Leviticus 19:18. You shall not take vengeance or bear a grudge against any of your people, but you shall love your neighbor as yourself: I am the Lord. This commandment, both here and in the gospels, is full of interesting meanings and we are going to look at this part of Jesus’ law of love in the coming weeks.

The reason Jesus can say that ‘all the law and the prophets depend on these two commandments’ is because they really are all of the law. Think of the 10 commandments. The first three are all about how to love God. We have no other God but this God. We do not use God’s name for our purposes. We worship and enjoy God and the good gifts of God’s good creation in the rest time of Sabbath. This is how we love God. The remaining seven are about how to love others. We honor elders, family, and ancestors, we do not murder, we do not use other human beings for our selfish purposes, we do not steal or lie or practice envy because of the way in which it hurts our neighbor and our relationship to them.

It could be said that not only does all of the law hang upon these two things, but in a way, all of scripture is hangs upon them, too. What it looks like to love God, what it looks like to fail at loving God, what it looks like to be forgiven for failing at loving God, what it looks like to love God again; this is the story scripture tells us in many different voices over many years. The same is true for loving others.

It is no coincidence that this commandment begins with loving God. And that began with God first loving us. The whole of scripture tells us about that, too. St John writes to the early church: 1 John 4:7-13 Beloved, let us love one another, because love is from God; everyone who loves is born of God and knows God. Whoever does not love does not know God, for God is love. God’s love was revealed among us in this way: God sent his only Son into the world so that we might live through him. In this is love, not that we loved God but that he loved us and sent his Son to be the atoning sacrifice for our sins. Beloved, since God loved us so much, we also ought to love one another. No one has ever seen God; if we love one another, God lives in us, and his love is perfected in us. By this we know that we abide in him and he in us, because he has given us of his Spirit.

Love itself, the love with which we love God and love others, is defined by how God first loves us.

A very wise pastor once told me that he had learned a great method for learning how to love God and love the neighbor. ‘When I am upset with my spouse, friends, co-workers, neighbors, I focus my attention on God. I stop concerning myself with how to love them, be patient with them, care about them, forgive them and, instead I focus on how much I love God and most of all how much I am loved by God. When I am upset with God, disappointed in the answer to prayers, confused and frustrated with not knowing what to do next, or even when I wonder where God is and have doubts, I turn my attention to loving my neighbor. I stop concerning myself with all the ways I have failed God, all the concerns and doubts, and focus on how much I love others, the great gift that they are to me and to my life. Most of all I focus on how I can show my love for them, for the hungry and hurting and lost.’
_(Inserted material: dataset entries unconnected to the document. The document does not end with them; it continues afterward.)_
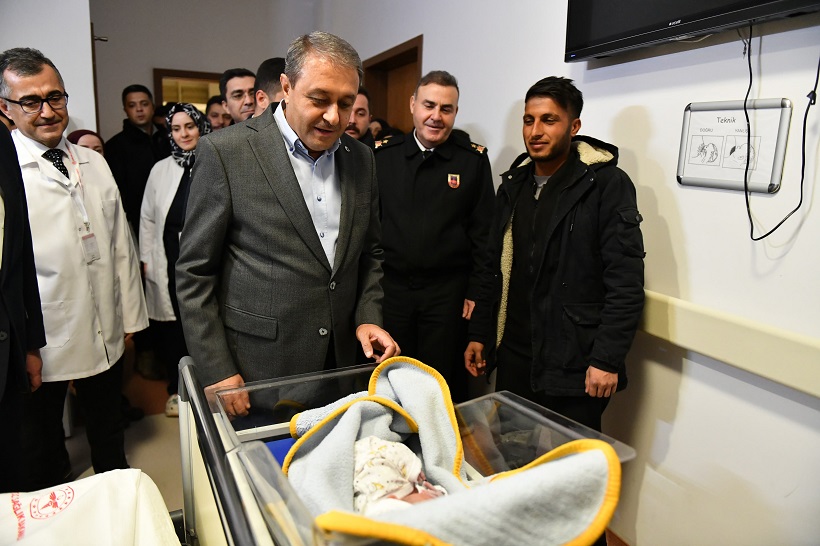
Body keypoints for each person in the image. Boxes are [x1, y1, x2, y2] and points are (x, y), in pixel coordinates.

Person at [176, 31, 398, 417]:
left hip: (342, 367)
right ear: (286, 86)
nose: (334, 117)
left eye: (346, 103)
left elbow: (370, 254)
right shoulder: (226, 152)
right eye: (319, 99)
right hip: (260, 372)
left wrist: (367, 317)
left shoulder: (361, 158)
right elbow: (195, 273)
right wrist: (218, 368)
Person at [0, 47, 148, 490]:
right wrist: (22, 344)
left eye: (55, 97)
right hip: (42, 338)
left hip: (103, 324)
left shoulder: (93, 160)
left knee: (108, 425)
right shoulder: (7, 171)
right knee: (43, 442)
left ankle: (115, 491)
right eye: (30, 102)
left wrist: (130, 317)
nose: (47, 112)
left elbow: (121, 243)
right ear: (5, 108)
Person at [465, 76, 645, 435]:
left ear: (574, 126)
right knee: (511, 453)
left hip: (575, 360)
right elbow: (492, 267)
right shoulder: (513, 185)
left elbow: (625, 281)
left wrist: (606, 359)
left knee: (571, 461)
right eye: (529, 120)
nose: (536, 131)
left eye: (549, 120)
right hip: (515, 356)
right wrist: (480, 333)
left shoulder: (605, 184)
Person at [374, 70, 494, 402]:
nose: (436, 116)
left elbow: (484, 239)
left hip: (446, 296)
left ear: (455, 112)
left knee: (440, 386)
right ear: (413, 104)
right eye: (429, 105)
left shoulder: (472, 161)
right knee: (390, 383)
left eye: (446, 109)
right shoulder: (382, 156)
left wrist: (476, 293)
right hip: (392, 292)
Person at [140, 103, 210, 418]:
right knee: (173, 328)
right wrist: (146, 258)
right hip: (169, 256)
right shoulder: (160, 169)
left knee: (204, 321)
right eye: (176, 128)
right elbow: (147, 219)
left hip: (205, 257)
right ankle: (177, 391)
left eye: (189, 126)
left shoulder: (215, 160)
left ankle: (209, 388)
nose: (184, 134)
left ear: (201, 127)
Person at [0, 123, 46, 493]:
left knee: (11, 472)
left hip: (8, 348)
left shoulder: (2, 144)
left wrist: (30, 344)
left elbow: (20, 260)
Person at [105, 84, 171, 237]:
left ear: (153, 107)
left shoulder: (169, 138)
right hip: (139, 223)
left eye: (144, 104)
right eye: (132, 105)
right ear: (125, 110)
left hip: (173, 216)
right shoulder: (115, 146)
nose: (139, 109)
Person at [353, 436, 446, 516]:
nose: (432, 499)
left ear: (392, 499)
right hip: (378, 453)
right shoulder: (420, 492)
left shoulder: (380, 507)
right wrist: (441, 495)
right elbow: (447, 504)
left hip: (361, 460)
I remember telling him it sounded like he was just ignoring problems, just hoping they would go away rather than really dealing with issues. No, he told me, you’re not getting it. I figure out how to love others by loving and being loved by God. I figure out how to love God, how to experience God’s immense love for me by loving others.

The two are inseparable and they each teach us about the other. ‘You shall love the Lord your God with all your heart, and with all your soul, and with all your mind.’ This is the greatest and first commandment. And a second is like it: ‘You shall love your neighbor as yourself.’